A frequent guest of Smith’s is ESPN compatriot Herm Edwards, African-American, who coached the Jets then — recycled — coached the Chiefs.
But, perhaps as a matter of career security, Smith often seems to holler “racism!” as a professional obligation. So what if it’s predicated on nonsense?
Beyond that, one of the most recycled, no-better-idea hires in sports TV and radio is Stephen A. Smith.
Even when ESPN posts a graphic designed to provide significant context, it proves that it has no sense of significant context.
Monday, during Pitt-Duke, ESPN attempted to statistically demonstrate Mike Krzyzewski’s success, comparing the first 75 years of Duke basketball to the last 35, under Krzyzewski. We learned Krzyzewski is the first Duke coach to have had a 30-win season, 13 of them!

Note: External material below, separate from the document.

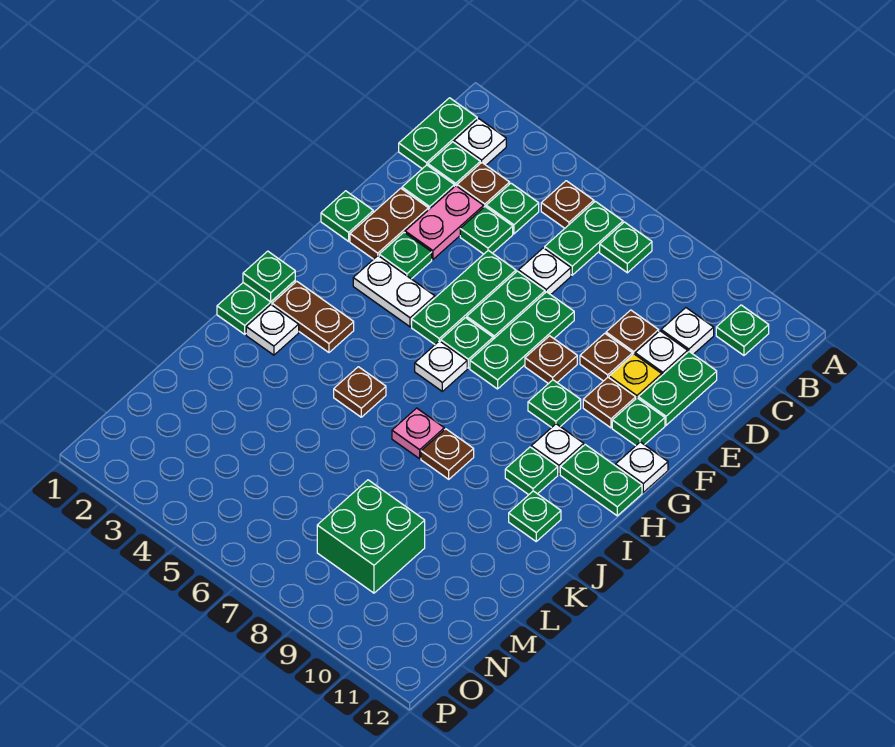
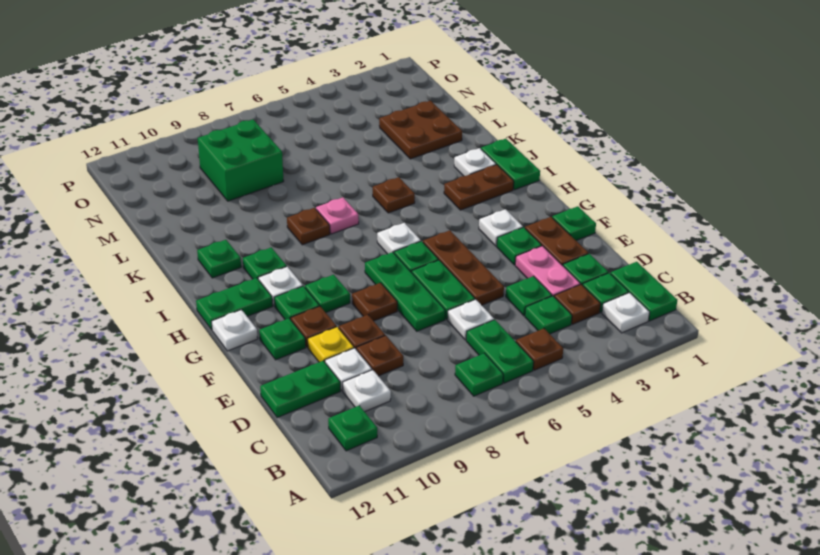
green 1x2 plate [638,352,717,425] -> green 1x2 plate turned to [260,361,340,418]
green 1x3 plate [412,250,516,344] -> brown 1x3 plate [423,230,504,305]
white 1x2 plate [353,256,435,327] -> white 1x1 plate [479,209,523,246]
green 1x1 plate [243,251,295,302] -> green 1x1 plate moved to [274,286,319,320]
none -> brown 2x2 plate [379,101,462,159]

Reader Ben Paulsen, good enough to have done the research, takes it from there:
Only eight Duke teams before Krzyewski even played 30 games — and three of those played exactly 30. Plus, there were no 30-game seasons in the first 45 years of Duke basketball, while Krzyzewski has coached 30 or more games in all of his 35 years at Duke.
How a sports giant the size and reach of ESPN can so consistently — as in 20 years — butcher realities through its shallow application of stats remains staggering.

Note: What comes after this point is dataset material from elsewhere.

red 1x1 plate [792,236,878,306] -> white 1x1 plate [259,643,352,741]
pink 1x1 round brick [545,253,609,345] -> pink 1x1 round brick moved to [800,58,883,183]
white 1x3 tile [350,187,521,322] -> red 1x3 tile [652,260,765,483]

By the way, not that ESPN would know or care, but the 1962-63 Duke team coached by Vic Bubas played 30 games, but won just 27 of them.
NHL ‘hit’ criteria unclear
Reader Steve Arendash has a good question: How does the NHL’s TV partners, eager to add “hit” totals — any stat, any time! — determine what qualifies as a hit? “Is it a nudge? Or do only smashes into the boards qualify?”
And who determines what constitutes “a hit”? If it’s not the same person working all games — an impossibility — then the stat is even more ridiculous than at first glance.
Tony Verna, the TV producer/director/inventor who last week died at 81, was known as the founder of replay. It first appeared — Verna at the wheel — in CBS’ telecast of the 1963 Army-Navy game, which was delayed from Nov. 26 to Dec. 7 — Pearl Harbor Day — following the Nov. 22 assassination of President Kennedy.
Though video replay was designed by Verna, it was designed for Roger Staubach, for viewers to better enjoy the Navy star QB’s famous elusive scrambles. But the first replay to appear? Army QB Rollie Stichweh rolling left to score from 10 yards out!
Bronx kid Steve Lappas, ex-Villanova, Manhattan and UMass coach, continues to be an attention-keeper as a CBS Sports Network courtside and, as seen and heard Wednesday, studio college basketball analyst.
No frills, no neo-slick hoops gibberish, just plain, useful basketball talk — all spoken as if he is happy to be there.
St. John’s Red Storm did not wear its Nike black uniforms Tuesday against Marquette on Fox Sports 1. It wore its Nike gray uniforms. Still, the background of FS1’s score box indicated St. John’s was the team in red.
ESPN’s “SportsCenter” on Wednesday morning paid an unusual amount of attention to an NHL game. Of course it did. The Penguins-Flyers game, the night before, included four fights.
Go West, young fan! Jeff Hornacek’s Suns are overachieving, again. As of Friday, at 26-18, they didn’t have a scorer in the top 35. But at an average of 107.5 points, the Suns are third in NBA team scoring. Six Suns average 10 or more. What a concept! Funny, how teams that play as teams tend to overachieve.
Did some research: “Belichick” is Croat-Balkan for “corked bat.”